The news in itself isn’t that dramatic. Ford Motors is going to start assembling Ford Taurus instrument panels in a Chicago facility rather than outsourcing them. But, according to an automotive insourcing article by Sarah Webster of the Detroit Free Press, this is “ominous news” for Tier 2 and Tier 3 members of the automotive value chain. Why? Because it’s the first manifestation of what is expected to be a significant move back to insourcing .
What’s driving this trend is the recently-inked UAW contract, which includes a lower pay level of roughly $14.00 per hour for new hires. This is about the same wage that many suppliers to Ford, Chrysler and GM pay their workers and, as Webster reports, about half what the Detroit 3 pay their “regular” workers. The bottom line, quite literally, is that there is no longer a cost advantage to outsourcing – at least not when the work is outsourced to U.S. companies. In fact, even the cost advantage of low-wage countries, pegged at about 17 percent by manufacturing productivity experts at the Michigan Manufacturing Technology Center, may go away.
The Detroit 3 are so sure that insourcing will work that they collectively guaranteed in their new UAW contracts to insource 5,025 jobs. This is tough news for suppliers. It should also serve as a wake-up call for every supplier in every large-scale value chain.
There are a few lessons here. The first is that competing on price alone is very risky over the long term if you’re an American company. As we’re all painfully aware, today’s global economy makes price competition difficult to impossible, and things are likely to get worse before they get better.
The second is that your best chance of success is by adding value through brain power and experience. A senior Ford executive specifically singled out engineering and technological knowledge as factors that would weigh heavily in the choice of suppliers whose components would continue to be outsourced.
The third is that depending on a single value chain as a source of business makes you vulnerable, and it’s wise to look for these opportunities before a crisis ararives.

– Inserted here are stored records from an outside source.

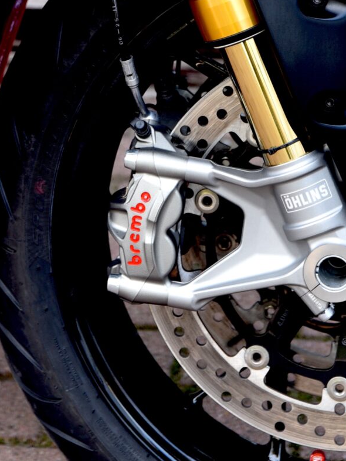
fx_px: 2919
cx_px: 85
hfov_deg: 6.8
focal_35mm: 219
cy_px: -176
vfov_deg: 8.9
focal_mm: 70
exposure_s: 1/80
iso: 200
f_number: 4.5
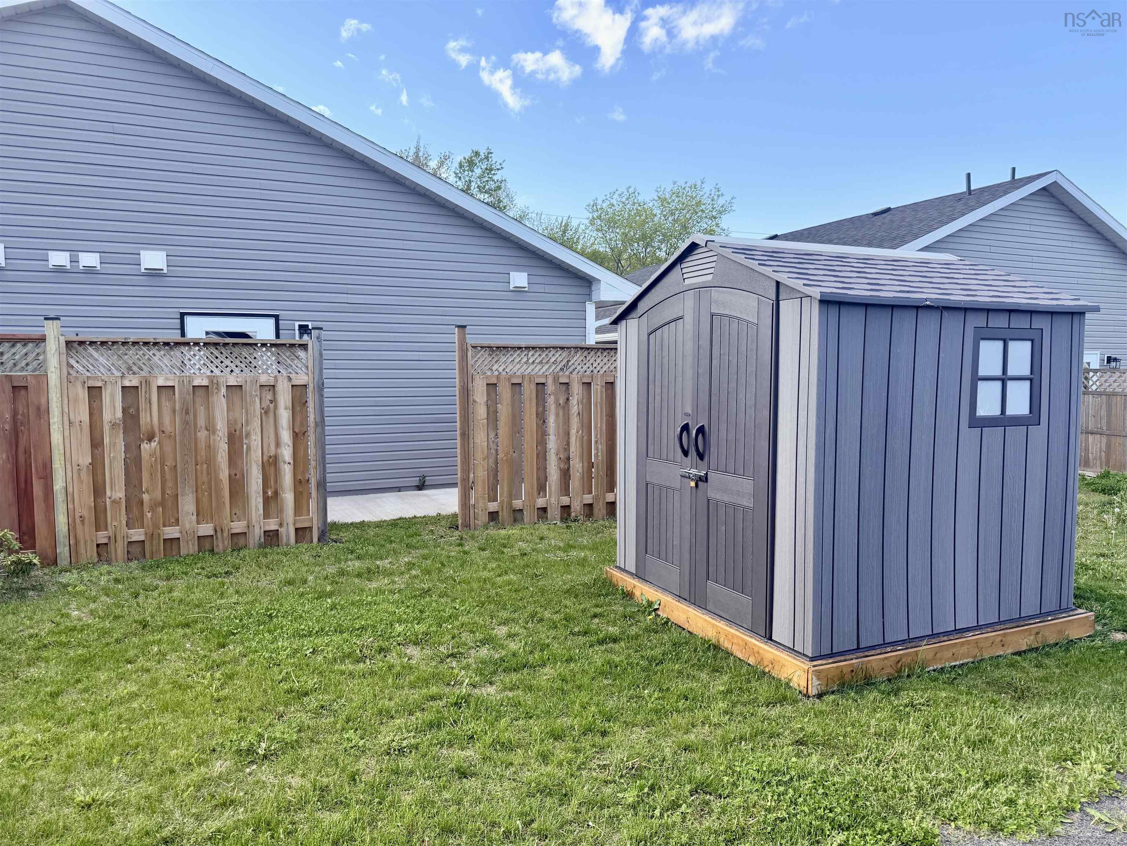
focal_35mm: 24
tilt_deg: -3.3
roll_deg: +0.3
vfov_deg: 56.8
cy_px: 423
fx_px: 781
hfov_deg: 71.6
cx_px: 564
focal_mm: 6.76
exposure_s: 1/1464
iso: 100
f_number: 1.78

Suppliers in the automotive value chain, for example, could look to markets in marine equipment, exercise machines like treadmills, off-road vehicles, motorized recreational gear and so on.
Having run a small business myself, I know how hard it is to find time to pursue new opportunities when you’re dealing with a late shipment, a disgruntled employee, an upset customer and an urgent phone call from your account about a tax problem. It’s not easy. That bears repeating. It’s not easy. But, as the events in Detroit demonstrate, companies that don’t set aside time for building a broader customer base may find themselves with no customers at all.